賀屋興宣『このままでは必ず起る日本共産革命』浪漫、1973


古本屋でたまたま手に入れた本。賀屋興宣が政界を引退した翌年に書かれたもの。田中内閣の時期で、都知事美濃部亮吉

共産党の革命が近々起こるという論旨だが、どうやったら共産党が革命を起こすのか、具体的な議論がない。ただ共産党が選挙で多数を占めるとか、民主連合政府ができるとかいう路線ではなく、共産党は大規模なデモや騒乱を起こして、それに乗じて革命を起こすだろうという予想があるだけ。

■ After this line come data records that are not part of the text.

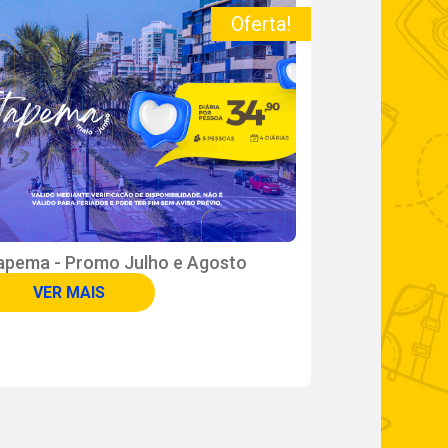
Oferta!
tapema - Promo Julho e Agosto
UPGRADE
VER MAIS
VER M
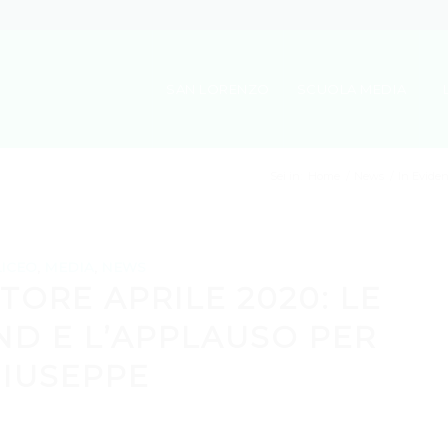
SAN LORENZO
SCUOLA MEDIA
Sei in:
Home
/
News
/
In Evide
LICEO
,
MEDIA
,
NEWS
TORE APRILE 2020: LE
ND E L’APPLAUSO PER
IUSEPPE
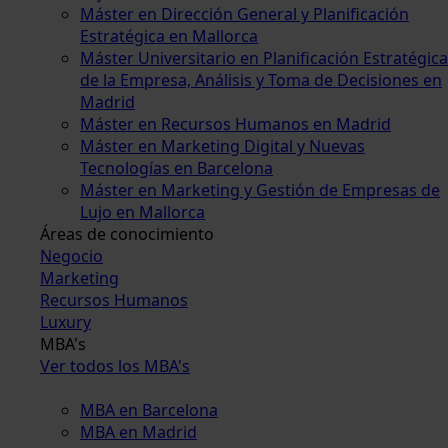
Máster en Dirección General y Planificación
Estratégica en Mallorca
Máster Universitario en Planificación Estratégica
de la Empresa, Análisis y Toma de Decisiones en
Madrid
Máster en Recursos Humanos en Madrid
Máster en Marketing Digital y Nuevas
Tecnologías en Barcelona
Máster en Marketing y Gestión de Empresas de
Lujo en Mallorca
Áreas de conocimiento
Negocio
Marketing
Recursos Humanos
Luxury
MBA's
Ver todos los MBA's
MBA en Barcelona
MBA en Madrid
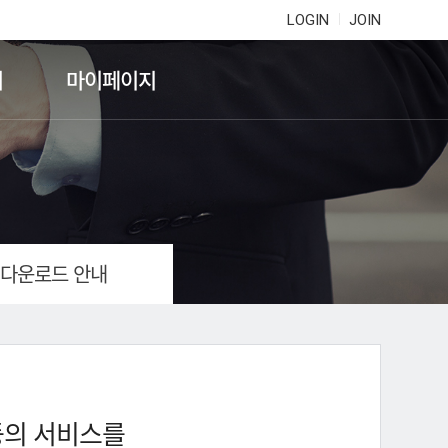
LOGIN
JOIN
기
마이페이지
 다운로드 안내
등의 서비스를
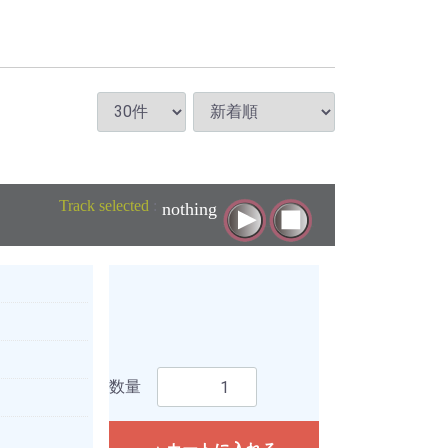
Track selected
:
nothing
数量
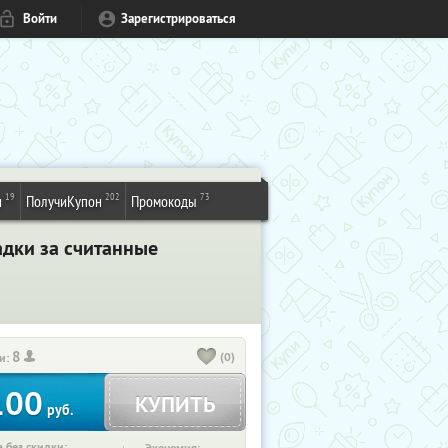
Войти
Зарегистрироваться
19
202
73
и
ПолучиКупон
Промокоды
адки за считанные
8
(0)
и:
100
КУПИТЬ
руб.
 без скидки:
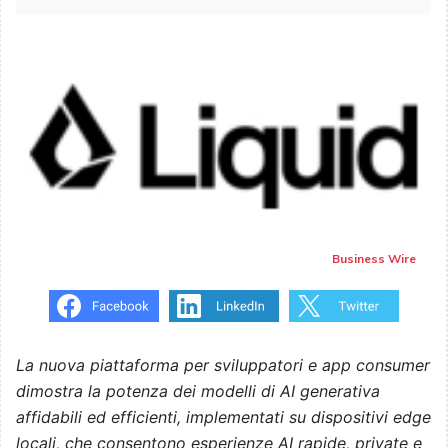
Business Wire
La nuova piattaforma per sviluppatori e app consumer
dimostra la potenza dei modelli di AI generativa
affidabili ed efficienti, implementati su dispositivi edge
locali, che consentono esperienze AI rapide, private e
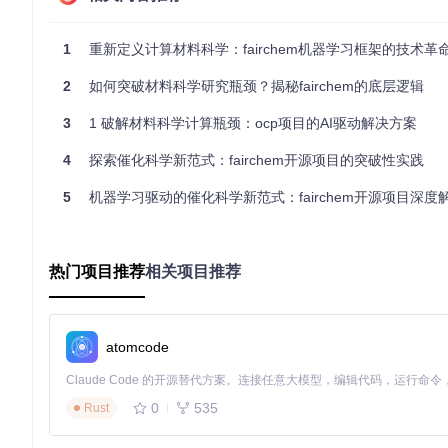
模型性能优化策略
1
重新定义计算材料科学：fairchem机器学习框架的技术革命与
材料预测模型的优化需要从算法选择、超参数调优和集成策略三个
2
如何突破材料科学研究瓶颈？揭秘fairchem的底层逻辑
上表现优异，
machine_learning/k_nearest_neighbours.py
实现
earning/k_means_clust.py
的肘部法则自动确定最优簇数，为材
3
1 破解材料科学计算瓶颈：ocp项目的AI驱动解决方案
集成学习策略能够显著提升模型稳定性和预测精度。梯度提升算
4
探索催化科学新范式：fairchem开源项目的突破性实践
修正预测误差；XGBoost则通过
machine_learning/xgboost_classi
基础模型结合，可使材料性能预测误差降低15-25%。
5
机器学习驱动的催化科学新范式：fairchem开源项目深度
材料性能预测完整工作流程
数据准备与预处理
热门项目推荐
相关项目推荐
数据采集与清洗
：整合材料实验数据，去除异常值和缺失样
特征工程
：使用
machine_learning/data_transformations.py
数据集划分
：按7:3比例分割训练集与测试集，确保分布一致
模型选择与训练
atomcode
基线模型建立
：以线性回归作为基准，评估数据线性可分性
模型复杂度提升
：对非线性数据采用多项式回归或决策树
集成策略应用
：通过梯度提升或XGBoost进一步优化预测性
0
535
Rust
结果分析与可视化
性能评估
：使用
machine_learning/scoring_functions.py
计算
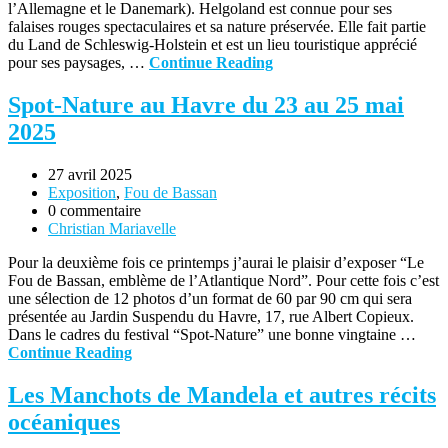
l’Allemagne et le Danemark). Helgoland est connue pour ses
falaises rouges spectaculaires et sa nature préservée. Elle fait partie
du Land de Schleswig-Holstein et est un lieu touristique apprécié
pour ses paysages, …
Continue Reading
Spot-Nature au Havre du 23 au 25 mai
2025
27 avril 2025
Exposition
,
Fou de Bassan
0 commentaire
Christian Mariavelle
Pour la deuxième fois ce printemps j’aurai le plaisir d’exposer “Le
Fou de Bassan, emblème de l’Atlantique Nord”. Pour cette fois c’est
une sélection de 12 photos d’un format de 60 par 90 cm qui sera
présentée au Jardin Suspendu du Havre, 17, rue Albert Copieux.
Dans le cadres du festival “Spot-Nature” une bonne vingtaine …
Continue Reading
Les Manchots de Mandela et autres récits
océaniques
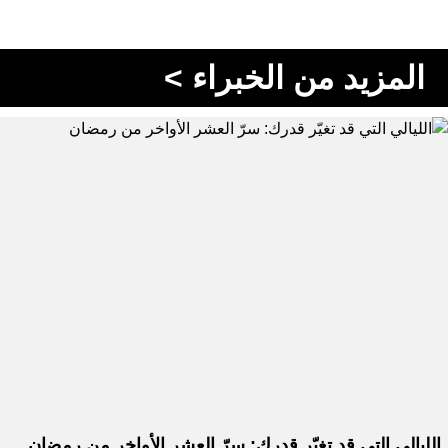
المزيد من الخبراء >
الليالي التي قد تغيّر قدرك: سرّ العشر الأواخر من رمضان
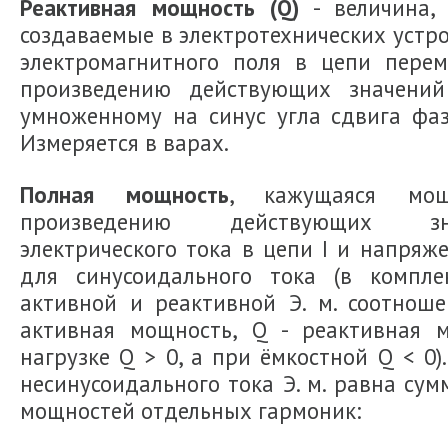
Реактивная мощность (Q)
- величина, 
создаваемые в электротехнических устр
электромагнитного поля в цепи перем
произведению действующих значени
умноженному на синус угла сдвига фаз
Измеряется в варах.
Полная мощность
, кажущаяся мощ
произведению действующих зна
электрического тока в цепи I и напряже
для синусоидального тока (в компле
активной и реактивной Э. м. соотноше
активная мощность, Q - реактивная 
нагрузке Q > 0, а при ёмкостной Q < 0)
несинусоидального тока Э. м. равна су
мощностей отдельных гармоник:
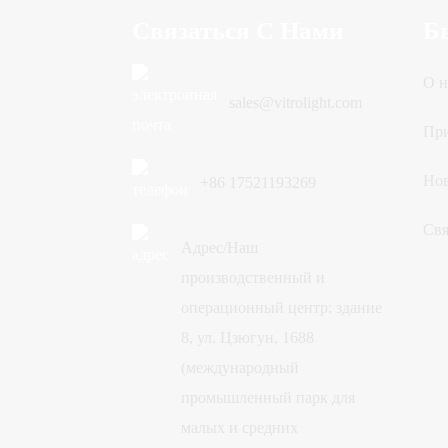
Связаться С Нами
Б
О н
sales@vitrolight.com
Пр
Но
+86 17521193269
Свя
Адрес/Наш
производственный и
операционный центр: здание
8, ул. Цзюгун, 1688
(международный
промышленный парк для
малых и средних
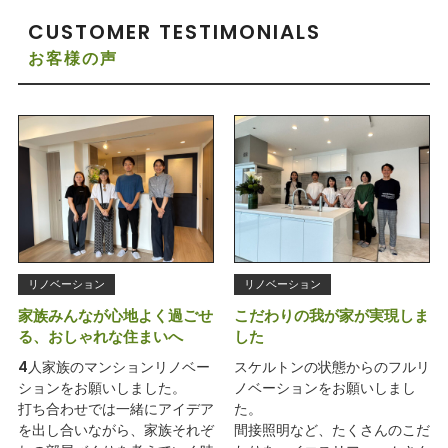
CUSTOMER TESTIMONIALS
お客様の声
リノベーション
リノベーション
家族みんなが心地よく過ごせ
こだわりの我が家が実現しま
る、おしゃれな住まいへ
した
4人家族のマンションリノベー
スケルトンの状態からのフルリ
ションをお願いしました。
ノベーションをお願いしまし
打ち合わせでは一緒にアイデア
た。
を出し合いながら、家族それぞ
間接照明など、たくさんのこだ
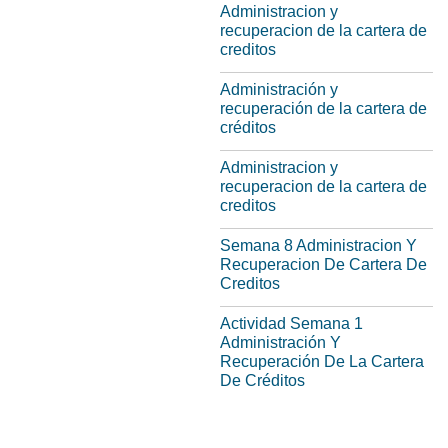
Administracion y
recuperacion de la cartera de
creditos
Administración y
recuperación de la cartera de
créditos
Administracion y
recuperacion de la cartera de
creditos
Semana 8 Administracion Y
Recuperacion De Cartera De
Creditos
Actividad Semana 1
Administración Y
Recuperación De La Cartera
De Créditos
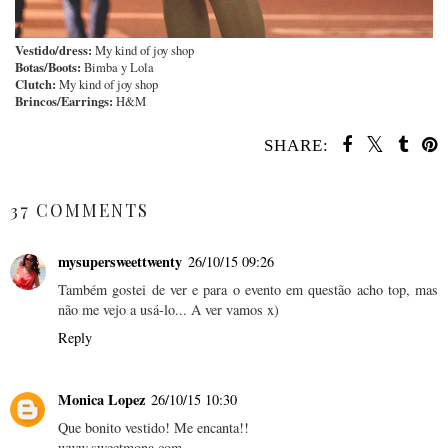
Vestido/dress:
My kind of joy shop
Botas/Boots:
Bimba y Lola
Clutch:
My kind of joy shop
Brincos/Earrings:
H&M
SHARE:
SHARE
37 COMMENTS
mysupersweettwenty
26/10/15 09:26
Também gostei de ver e para o evento em questão acho top, mas
não me vejo a usá-lo... A ver vamos x)
Reply
Monica Lopez
26/10/15 10:30
Que bonito vestido! Me encanta!!
www.sweetmona.com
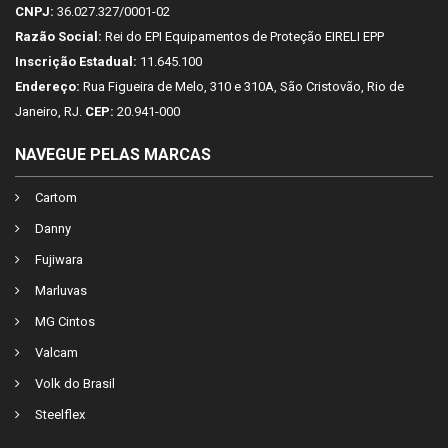
CNPJ:
36.027.327/0001-02
Razão Social:
Rei do EPI Equipamentos de Proteção EIRELI EPP
Inscrição Estadual:
11.645.100
Endereço:
Rua Figueira de Melo, 310 e 310A, São Cristovão, Rio de
Janeiro, RJ.
CEP:
20.941-000
NAVEGUE PELAS MARCAS
Cartom
Danny
Fujiwara
Marluvas
MG Cintos
Valcam
Volk do Brasil
Steelflex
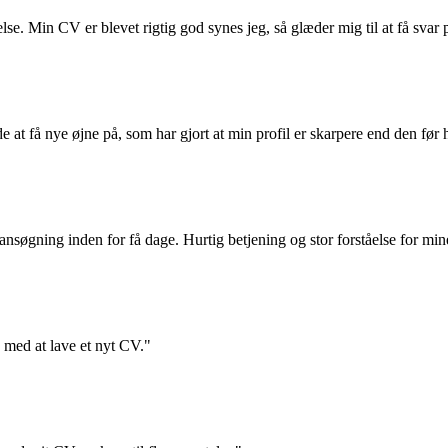
. Min CV er blevet rigtig god synes jeg, så glæder mig til at få svar 
 at få nye øjne på, som har gjort at min profil er skarpere end den før 
øgning inden for få dage. Hurtig betjening og stor forståelse for min
d med at lave et nyt CV."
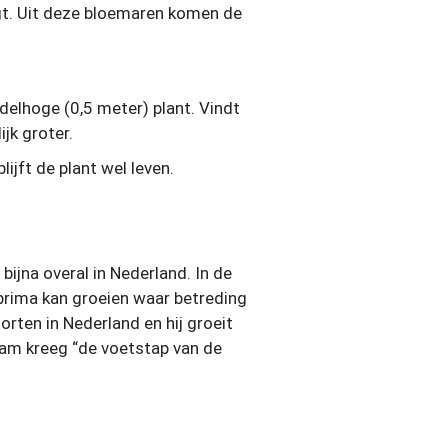
ngt. Uit deze bloemaren komen de
delhoge (0,5 meter) plant. Vindt
jk groter.
ijft de plant wel leven.
bijna overal in Nederland. In de
n prima kan groeien waar betreding
rten in Nederland en hij groeit
naam kreeg “de voetstap van de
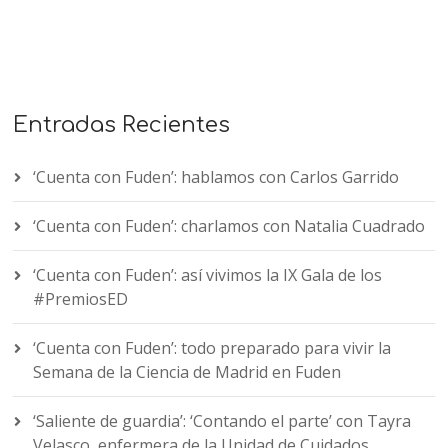
Entradas Recientes
‘Cuenta con Fuden’: hablamos con Carlos Garrido
‘Cuenta con Fuden’: charlamos con Natalia Cuadrado
‘Cuenta con Fuden’: así vivimos la IX Gala de los
#PremiosED
‘Cuenta con Fuden’: todo preparado para vivir la
Semana de la Ciencia de Madrid en Fuden
‘Saliente de guardia’: ‘Contando el parte’ con Tayra
Velasco, enfermera de la Unidad de Cuidados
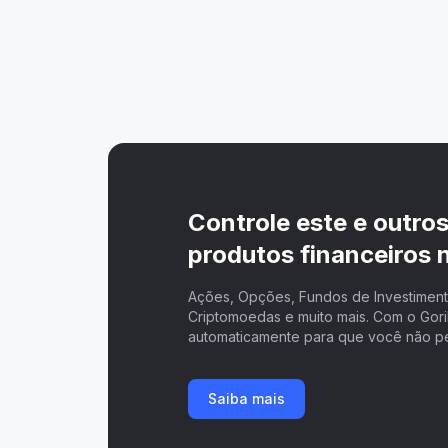
Controle este e outro
produtos financeiros n
Ações, Opções, Fundos de Investimento
Criptomoedas e muito mais. Com o Goril
automaticamente para que você não p
Saiba mais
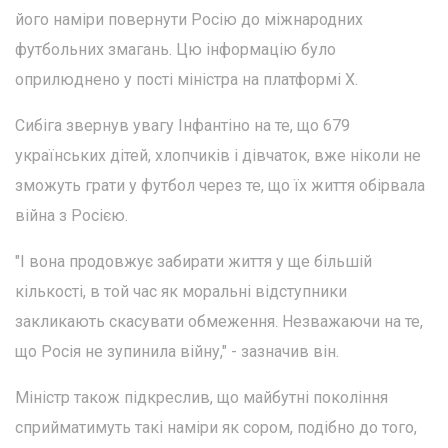
його наміри повернути Росію до міжнародних
футбольних змагань. Цю інформацію було
оприлюднено у пості міністра на платформі X.
Сибіга звернув увагу Інфантіно на те, що 679
українських дітей, хлопчиків і дівчаток, вже ніколи не
зможуть грати у футбол через те, що їх життя обірвала
війна з Росією.
"І вона продовжує забирати життя у ще більшій
кількості, в той час як моральні відступники
закликають скасувати обмеження. Незважаючи на те,
що Росія не зупинила війну," - зазначив він.
Міністр також підкреслив, що майбутні покоління
сприйматимуть такі наміри як сором, подібно до того,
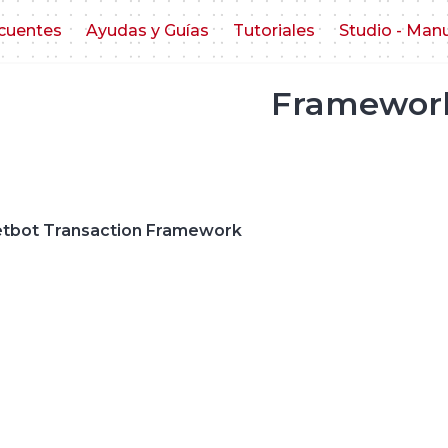
cuentes
Ayudas y Guías
Tutoriales
Studio - Man
Framewor
tbot Transaction Framework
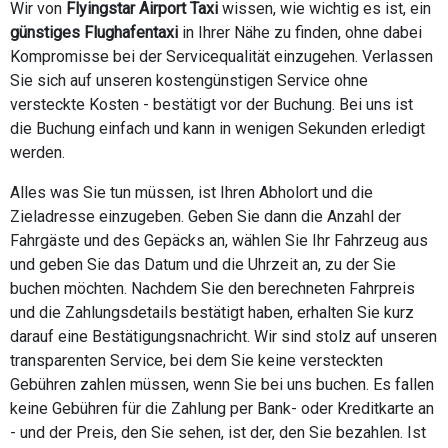
Wir von
Flyingstar Airport Taxi
wissen, wie wichtig es ist, ein
günstiges Flughafentaxi
in Ihrer Nähe zu finden, ohne dabei
Kompromisse bei der Servicequalität einzugehen. Verlassen
Sie sich auf unseren kostengünstigen Service ohne
versteckte Kosten - bestätigt vor der Buchung. Bei uns ist
die Buchung einfach und kann in wenigen Sekunden erledigt
werden.
Alles was Sie tun müssen, ist Ihren Abholort und die
Zieladresse einzugeben. Geben Sie dann die Anzahl der
Fahrgäste und des Gepäcks an, wählen Sie Ihr Fahrzeug aus
und geben Sie das Datum und die Uhrzeit an, zu der Sie
buchen möchten. Nachdem Sie den berechneten Fahrpreis
und die Zahlungsdetails bestätigt haben, erhalten Sie kurz
darauf eine Bestätigungsnachricht. Wir sind stolz auf unseren
transparenten Service, bei dem Sie keine versteckten
Gebühren zahlen müssen, wenn Sie bei uns buchen. Es fallen
keine Gebühren für die Zahlung per Bank- oder Kreditkarte an
- und der Preis, den Sie sehen, ist der, den Sie bezahlen. Ist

著者が直接の脅威と感じているのは、日中国交正常化美濃部都政。しかし日中国交正常化については、それがただちに大陸による国民政府の吸収にはつながらないことについてよく理解している。だからこちらはただの恨み節で、問題は美濃部都政の方。美濃部都政が、社会党共産党主導になり、公明党もそちらについていくので、安心できない、美濃部都政の下で警察力の弱体化が図られると危ないという主張。

だいたいそのレベルの主張で、特におもしろいことは言っていないが、共産党批判に集中していて、社会党共産党とどのような関係にあり、社会党が暴力革命で何をするのかについては何も書いていないところがおもしろい。著者の敵はひたすら共産党で、社会党は仲間にはなれないが、敵ではないということ。

もうひとつは中ソ関係。著者は当然ソ連と中国の両方を否定するのだが、現実に中ソ対立が存在することは知っている。では、共産党ソ連、中国とどのような関係にあるのか、日本に暴力革命があるとすれば、ソ連、中国の役割はどうなるのかについても何も書いていない。

序文を黛敏郎村松剛が書いているほか、著者と石原慎太郎の対談も載っている。お互いしゃべりたいことを勝手に話していて、すれ違いという印象。

著者は、政界を引退しているが、「自由日本を守る会」という草の根右派運動を起こそうとしていて、その綱領も載せている。今の日本会議のようなものを考えていたということ。しかし、この本が出た4年後には著者は亡くなってしまうので、結局自民党外の政治運動に関わることはないままで終わった。